—Estoy aquí, al otro lado... Medio muerto de frío... He perdido casi todas mis ropas...
—Espera un momento, yo tengo una manteleta...
—Sí, ven, me sentará estupendamente.
Aunque con dificultades, Peggy consiguió pasar al otro lado. En el mismo instante, una negra silueta se alzó ante sus ojos.
Dos manos, como garras, buscaron su cuello. Peggy no tuvo tiempo de gritar.
Aquellas manos la asieron por el cuello con tremenda fuerza, levantándola al mismo tiempo, de modo que sus pies se separaron del suelo. Luego, el hombre giró en redondo, con tremendo ímpetu.
Por efectos del giro, las piernas de Peggy se apartaron un poco de la vertical. Cuando el hombre estuvo de espaldas a la cerca, abrió las manos y Peggy empezó a volar por los aires.

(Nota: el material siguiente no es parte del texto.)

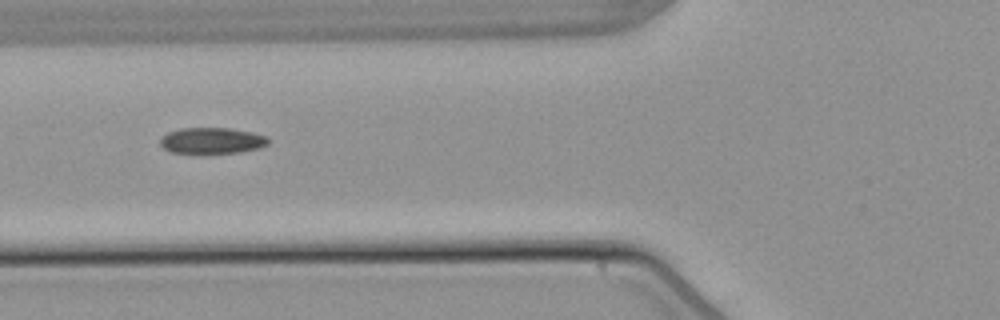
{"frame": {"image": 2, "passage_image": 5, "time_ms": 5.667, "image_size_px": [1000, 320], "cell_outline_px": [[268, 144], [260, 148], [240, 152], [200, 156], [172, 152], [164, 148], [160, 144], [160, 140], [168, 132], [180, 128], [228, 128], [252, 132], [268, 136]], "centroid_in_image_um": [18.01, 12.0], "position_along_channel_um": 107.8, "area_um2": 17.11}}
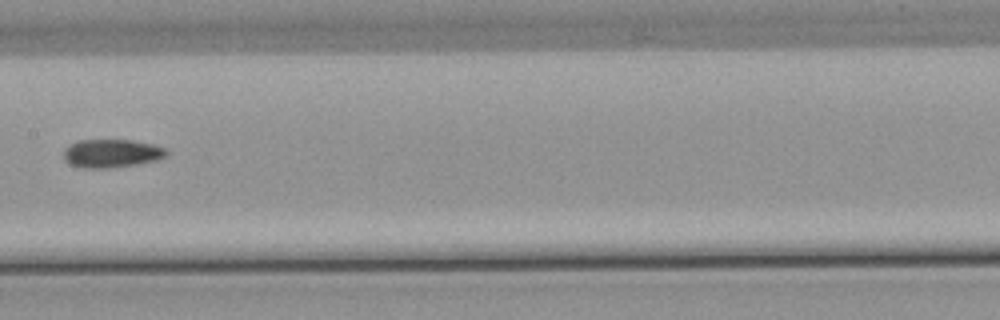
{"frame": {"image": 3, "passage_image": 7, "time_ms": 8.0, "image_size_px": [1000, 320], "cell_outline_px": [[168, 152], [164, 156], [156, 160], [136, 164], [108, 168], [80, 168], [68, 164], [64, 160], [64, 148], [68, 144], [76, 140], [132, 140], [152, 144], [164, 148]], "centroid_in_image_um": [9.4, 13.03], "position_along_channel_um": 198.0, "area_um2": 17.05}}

Un alarido horripilante se escapó de sus labios al sentirse precipitada en el vacio irremisiblemente. Durante un cortísimo espacio de tiempo, vio desfilar ante sus ojos las negras paredes del pozo que ascendían vertiginosamente a las alturas. Antes de que se diera cuenta cabal de que el pozo no subía, sino que era ella la que bajaba, chocó contra el suelo.

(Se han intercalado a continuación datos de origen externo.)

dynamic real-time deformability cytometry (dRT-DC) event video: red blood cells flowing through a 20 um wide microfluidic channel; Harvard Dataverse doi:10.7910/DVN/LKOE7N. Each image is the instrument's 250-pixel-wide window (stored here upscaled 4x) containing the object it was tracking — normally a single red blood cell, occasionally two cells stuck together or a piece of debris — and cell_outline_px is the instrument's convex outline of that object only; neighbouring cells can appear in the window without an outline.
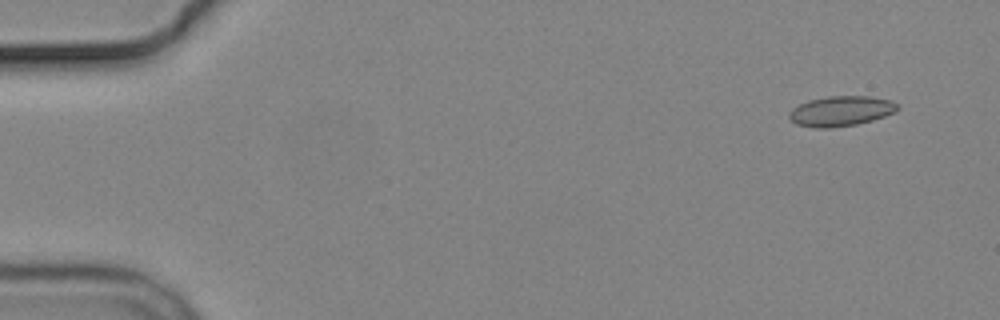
{"species": "common noctule bat (a hibernating species)", "species_latin": "Nyctalus noctula", "temperature_condition": "cold", "stored_images_in_passage": 6, "camera_frame_rate_fps": 3000, "um_per_image_px": 0.085, "animal": {"sex": "male", "body_mass_g": 19.2, "forearm_length_mm": 51.8}, "frame": {"image": 1, "passage_image": 2, "time_ms": 1.0, "image_size_px": [1000, 320], "cell_outline_px": [[900, 108], [896, 112], [872, 120], [856, 124], [832, 128], [812, 128], [796, 124], [788, 116], [788, 112], [792, 108], [808, 100], [828, 96], [868, 96], [892, 100], [900, 104]], "centroid_in_image_um": [71.49, 9.44], "position_along_channel_um": 13.5, "area_um2": 19.25}}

Durante una milésima de segundo, sintió un espantoso dolor. Pero la definitiva pérdida de conocimiento sobrevino instantáneamente y con ella la muerte.
Arriba, el asesino escuchó el espeluznante sonido del cuerpo de Peggy al estrellarse contra las rocas del fondo. Una espantosa sonrisa apareció en su rostro. Los dientes brillaron al reflejar la luz de la luna y parecían los de una bestia salvaje.
Después, el asesino pasó al otro lado de la cerca y se fundió con la oscuridad.